- Born: 26 April 1910 Faridpur, East Bengal, British India
- Died: 1981 (aged 70–71) Kolkata, India
- Education: Calcutta University
- Children: Altamas Kabir; Shukla Kabir Sinha;
- Father: Khabeeruddin Ahmed

= Jehangir Kabir =

Indian politician and trade union leader

Jehangir Kabir (26 April 1910 – 1981) was an Indian Bengali politician and trade union leader.

Jehangir Kabir was born on 26 April 1910 in Faridpur, East Bengal (now Bangladesh) to Khabeeruddin Ahmed. Indian educationist Humayun Kabir was Jehangir's elder brother.

He completed a Bachelor of Laws from Calcutta University. He left the practice of law during the Quit India Movement in 1942, and became a trade union leader. He and his family settled in Calcutta in 1947, the year of the Partition of India.
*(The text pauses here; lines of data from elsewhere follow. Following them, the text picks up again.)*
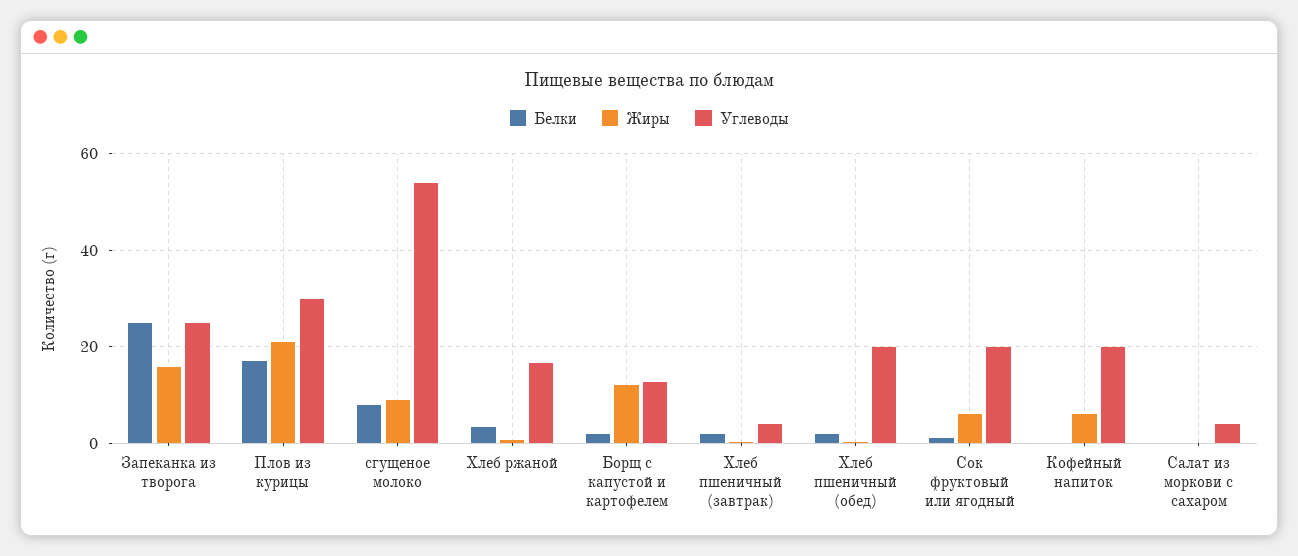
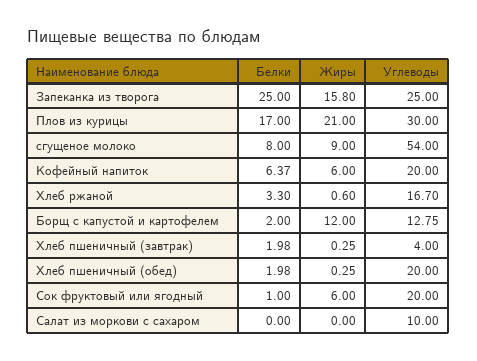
  {
    "Белки": {
      "Запеканка из творога": 25,
      "Плов из курицы": 17,
      "сгущеное молоко": 8,
      "Хлеб ржаной": 3.3,
      "Борщ с капустой и картофелем": 2,
      "Хлеб пшеничный (завтрак)": 1.98,
      "Хлеб пшеничный (обед)": 1.98,
      "Сок фруктовый или ягодный": 1,
-     "Кофейный напиток": 0,
+     "Кофейный напиток": 6.37,
      "Салат из моркови с сахаром": 0
    },
    "Жиры": {
      "Запеканка из творога": 15.8,
      "Плов из курицы": 21,
      "сгущеное молоко": 9,
      "Хлеб ржаной": 0.6,
      "Борщ с капустой и картофелем": 12,
      "Хлеб пшеничный (завтрак)": 0.25,
      "Хлеб пшеничный (обед)": 0.25,
      "Сок фруктовый или ягодный": 6,
      "Кофейный напиток": 6,
      "Салат из моркови с сахаром": 0
    },
    "Углеводы": {
      "Запеканка из творога": 25,
      "Плов из курицы": 30,
      "сгущеное молоко": 54,
      "Хлеб ржаной": 16.7,
      "Борщ с капустой и картофелем": 12.75,
      "Хлеб пшеничный (завтрак)": 4,
      "Хлеб пшеничный (обед)": 20,
      "Сок фруктовый или ягодный": 20,
      "Кофейный напиток": 20,
-     "Салат из моркови с сахаром": 4
+     "Салат из моркови с сахаром": 10
    }
  }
A long-time member of the Indian National Congress party, he represented the Haroa constituency in the West Bengal Legislative Assembly.

In summer 1966, he broke away from Congress, taking many of his co-coreligionists with him, to join the new Bangla Congress party. He became West Bengal's Minister for Planning and Development in Ajoy Mukherjee's United Front ministry. In January 1968, he split from the Bangla Congress and formed the Bangla Jatiya Dal (National Party of Bengal).

Kabir died in 1981 in Calcutta.

==Personal life==
His son Justice Altamas Kabir was the 39th Chief Justice of the Supreme Court of India, while a daughter Shukla Kabir Sinha is a retired judge of the Calcutta High Court.